As an example of a basic principle of brain function, Meister cites a phenomenon called lateral inhibition. By this process, adjacent neurons in a circuit inhibit each other’s activity to accentuate “edges” in a given stimulus. To illustrate how this works, consider what you see around you—visual images comprise areas of contrasting light intensity, some uniformly dark, and others brighter. Through the process of lateral inhibition, a retinal neuron computes differences between the intensity in a local patch and that in the surrounding region. Neurons within uniformly intense regions send little or no output signal to the brain. Neurons located at a contrast edge, on the other hand, report large difference signals. Meister compares the process to image compression algorithms used by computers. “In storing a compressed image, the computer doesn’t write down the intensity of every pixel, it just notes changes at a contrast edge,” he explains. “The retina does the same thing: it uses lateral inhibition to emphasize changes, and that saves a lot of neural signaling. This relates to an ‘efficient coding’ hypothesis that we can apply to many areas of the brain.”

• **EXERCISES**
a) Answer these about the passage on lateral inhibition:
(i) What do neurons inside uniformly intense regions send to the brain?
(ii) To what does Meister compare the process?
(iii) Which hypothesis does Meister say this relates to?
b) Carry on the passage on lateral inhibition from its last sentence.
The listing plays no part in this work.

• **DATA PROVIDED**
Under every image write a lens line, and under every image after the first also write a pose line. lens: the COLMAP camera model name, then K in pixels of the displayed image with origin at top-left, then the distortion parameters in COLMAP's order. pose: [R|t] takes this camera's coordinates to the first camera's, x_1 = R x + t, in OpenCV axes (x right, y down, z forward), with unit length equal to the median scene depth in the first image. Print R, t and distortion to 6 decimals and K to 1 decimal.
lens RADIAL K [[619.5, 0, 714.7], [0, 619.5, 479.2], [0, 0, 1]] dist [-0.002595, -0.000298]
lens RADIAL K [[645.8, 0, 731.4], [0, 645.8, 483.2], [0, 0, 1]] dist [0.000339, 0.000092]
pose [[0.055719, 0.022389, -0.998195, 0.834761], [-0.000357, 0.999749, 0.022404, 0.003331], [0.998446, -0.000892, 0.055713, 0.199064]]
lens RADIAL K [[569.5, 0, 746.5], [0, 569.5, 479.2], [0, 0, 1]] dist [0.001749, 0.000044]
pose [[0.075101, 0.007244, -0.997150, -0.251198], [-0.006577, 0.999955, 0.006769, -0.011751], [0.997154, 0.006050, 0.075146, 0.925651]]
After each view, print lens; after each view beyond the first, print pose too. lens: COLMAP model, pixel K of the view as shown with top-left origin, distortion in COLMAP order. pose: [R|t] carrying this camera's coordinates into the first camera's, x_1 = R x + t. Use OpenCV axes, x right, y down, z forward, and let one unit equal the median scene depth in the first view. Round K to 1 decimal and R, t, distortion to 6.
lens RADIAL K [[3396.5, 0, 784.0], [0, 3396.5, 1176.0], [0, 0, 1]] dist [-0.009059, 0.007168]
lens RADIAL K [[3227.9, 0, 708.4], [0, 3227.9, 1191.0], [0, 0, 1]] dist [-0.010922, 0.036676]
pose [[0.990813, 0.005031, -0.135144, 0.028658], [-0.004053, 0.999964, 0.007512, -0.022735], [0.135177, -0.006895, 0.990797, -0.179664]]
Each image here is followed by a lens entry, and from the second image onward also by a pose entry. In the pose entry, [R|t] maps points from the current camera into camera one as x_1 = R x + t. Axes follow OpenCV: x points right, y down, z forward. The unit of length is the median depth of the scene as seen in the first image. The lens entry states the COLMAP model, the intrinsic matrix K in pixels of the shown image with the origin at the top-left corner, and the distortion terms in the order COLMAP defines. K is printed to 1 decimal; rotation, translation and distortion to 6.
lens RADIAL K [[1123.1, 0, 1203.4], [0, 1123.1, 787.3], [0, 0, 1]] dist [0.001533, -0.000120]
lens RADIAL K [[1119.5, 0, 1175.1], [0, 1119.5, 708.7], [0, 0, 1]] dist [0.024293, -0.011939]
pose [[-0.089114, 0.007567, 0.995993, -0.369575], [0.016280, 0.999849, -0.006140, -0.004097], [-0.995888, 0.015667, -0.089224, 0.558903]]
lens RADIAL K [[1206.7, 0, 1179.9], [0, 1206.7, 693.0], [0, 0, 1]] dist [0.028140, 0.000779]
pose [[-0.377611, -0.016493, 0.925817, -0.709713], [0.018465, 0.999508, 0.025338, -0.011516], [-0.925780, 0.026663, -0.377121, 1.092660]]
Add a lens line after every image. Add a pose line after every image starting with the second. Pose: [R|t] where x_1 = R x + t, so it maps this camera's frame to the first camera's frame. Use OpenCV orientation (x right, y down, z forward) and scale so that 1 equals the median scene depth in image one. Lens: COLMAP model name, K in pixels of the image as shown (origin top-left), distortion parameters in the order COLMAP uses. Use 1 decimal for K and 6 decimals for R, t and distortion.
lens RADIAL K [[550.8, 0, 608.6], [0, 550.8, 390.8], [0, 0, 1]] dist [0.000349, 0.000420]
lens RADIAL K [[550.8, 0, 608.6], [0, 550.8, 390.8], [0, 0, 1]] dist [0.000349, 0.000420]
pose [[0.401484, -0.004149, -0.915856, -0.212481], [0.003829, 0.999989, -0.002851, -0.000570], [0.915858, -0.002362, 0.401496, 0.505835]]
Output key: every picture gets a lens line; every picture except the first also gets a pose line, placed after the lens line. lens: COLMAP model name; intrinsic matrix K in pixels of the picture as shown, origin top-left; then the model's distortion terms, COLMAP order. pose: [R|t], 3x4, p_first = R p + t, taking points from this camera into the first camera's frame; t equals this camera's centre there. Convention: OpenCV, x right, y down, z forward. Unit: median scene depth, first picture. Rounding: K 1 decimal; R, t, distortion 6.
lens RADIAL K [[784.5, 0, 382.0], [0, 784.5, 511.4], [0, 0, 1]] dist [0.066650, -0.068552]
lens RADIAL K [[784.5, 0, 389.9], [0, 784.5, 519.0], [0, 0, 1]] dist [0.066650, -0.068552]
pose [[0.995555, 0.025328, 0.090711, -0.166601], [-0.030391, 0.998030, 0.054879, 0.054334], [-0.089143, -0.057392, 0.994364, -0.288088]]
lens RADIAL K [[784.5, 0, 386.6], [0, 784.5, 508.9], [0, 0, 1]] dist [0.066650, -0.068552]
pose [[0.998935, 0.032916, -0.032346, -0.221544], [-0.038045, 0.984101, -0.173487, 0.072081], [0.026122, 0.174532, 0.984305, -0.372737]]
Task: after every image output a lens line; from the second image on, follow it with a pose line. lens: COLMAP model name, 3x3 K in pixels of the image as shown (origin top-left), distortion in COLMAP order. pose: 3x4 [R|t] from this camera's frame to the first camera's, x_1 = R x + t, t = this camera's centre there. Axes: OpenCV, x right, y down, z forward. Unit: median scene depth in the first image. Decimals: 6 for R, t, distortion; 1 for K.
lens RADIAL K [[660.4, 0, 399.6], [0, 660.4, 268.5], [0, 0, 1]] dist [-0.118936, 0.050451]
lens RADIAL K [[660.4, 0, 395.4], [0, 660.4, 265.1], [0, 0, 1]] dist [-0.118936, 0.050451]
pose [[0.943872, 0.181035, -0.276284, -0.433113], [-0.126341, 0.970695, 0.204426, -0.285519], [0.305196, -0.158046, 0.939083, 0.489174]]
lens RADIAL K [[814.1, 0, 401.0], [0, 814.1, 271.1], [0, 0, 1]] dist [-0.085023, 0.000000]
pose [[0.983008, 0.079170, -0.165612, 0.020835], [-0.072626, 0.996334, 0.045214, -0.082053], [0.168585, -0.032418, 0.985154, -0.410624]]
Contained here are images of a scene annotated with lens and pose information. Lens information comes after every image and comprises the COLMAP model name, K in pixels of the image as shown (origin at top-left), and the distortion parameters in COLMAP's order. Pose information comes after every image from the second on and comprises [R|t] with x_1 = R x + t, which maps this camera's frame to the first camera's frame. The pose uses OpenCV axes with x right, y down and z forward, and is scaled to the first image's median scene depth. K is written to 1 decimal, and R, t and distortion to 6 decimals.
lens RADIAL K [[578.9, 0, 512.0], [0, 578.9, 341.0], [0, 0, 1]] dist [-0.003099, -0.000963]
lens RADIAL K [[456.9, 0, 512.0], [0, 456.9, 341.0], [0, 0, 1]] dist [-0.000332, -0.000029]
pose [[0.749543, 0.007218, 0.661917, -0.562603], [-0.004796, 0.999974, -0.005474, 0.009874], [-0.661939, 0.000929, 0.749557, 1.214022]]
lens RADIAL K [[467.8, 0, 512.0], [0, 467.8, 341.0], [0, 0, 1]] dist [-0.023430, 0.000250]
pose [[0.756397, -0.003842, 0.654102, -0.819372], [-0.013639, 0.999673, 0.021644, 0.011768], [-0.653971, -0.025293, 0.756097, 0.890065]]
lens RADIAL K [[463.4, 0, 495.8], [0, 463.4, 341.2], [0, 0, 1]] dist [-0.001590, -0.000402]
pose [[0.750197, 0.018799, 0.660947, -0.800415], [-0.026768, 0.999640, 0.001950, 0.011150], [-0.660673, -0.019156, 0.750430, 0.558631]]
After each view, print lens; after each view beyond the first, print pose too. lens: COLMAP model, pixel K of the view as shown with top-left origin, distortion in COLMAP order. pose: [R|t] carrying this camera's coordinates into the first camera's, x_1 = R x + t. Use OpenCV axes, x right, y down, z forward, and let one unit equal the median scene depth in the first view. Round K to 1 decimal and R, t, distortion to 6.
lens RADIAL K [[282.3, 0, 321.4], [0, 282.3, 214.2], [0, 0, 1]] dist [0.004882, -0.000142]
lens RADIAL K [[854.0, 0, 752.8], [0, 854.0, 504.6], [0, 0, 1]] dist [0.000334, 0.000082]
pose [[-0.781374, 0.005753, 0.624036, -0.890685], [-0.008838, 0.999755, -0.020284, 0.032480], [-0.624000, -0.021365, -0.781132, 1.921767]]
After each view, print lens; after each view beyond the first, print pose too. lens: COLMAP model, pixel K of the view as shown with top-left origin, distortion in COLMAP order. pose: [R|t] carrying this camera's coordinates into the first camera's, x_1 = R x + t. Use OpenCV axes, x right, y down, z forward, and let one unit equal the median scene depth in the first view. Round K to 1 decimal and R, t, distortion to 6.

• **TASK-BY-TASK ANSWERS**
a)
(i) Little or no output signal.
(ii) Image compression algorithms used by computers.
(iii) An "efficient coding" hypothesis.

b)
Acknowledging that biological principles should apply “in at least two places,” Meister has begun to explore how lateral inhibition discriminates among scents in the olfactory bulb—the part of the brain that processes odors. His findings show olfaction and vision share remarkable similarities: for instance, the light-sensing molecule called rhodopsin, which resides on retinal photoreceptors, is structurally nearly identical to frontline smell receptor molecules in the olfactory system. Other parallels abound, among them lateral inhibition among the output neurons of the olfactory bulb, called mitral cells. Meister suspects odors have contrast edges just as visual images do. “An animal might need to distinguish ripe from rotten fruits,” he says. “Both give off odors with similar components, and the olfactory bulb may serve to compute the differences. This ‘contrast edge’ discriminates one odor from the other and triggers a specific behavioral response: eat or don’t eat.”

Meister predicts that lateral inhibition holds true in higher neural functions, including decision making. Circuits that govern decision making likely contain pools of neurons that dictate binary reactions, such as “jump or don’t jump,” or “stay or don’t stay,” he explains. “And lateral inhibition provides a mechanism that forces these decision processes and makes them crisper,” he adds. “That way, pools of neurons that start to win out in terms of a given reaction inhibit those for the opposite reaction.”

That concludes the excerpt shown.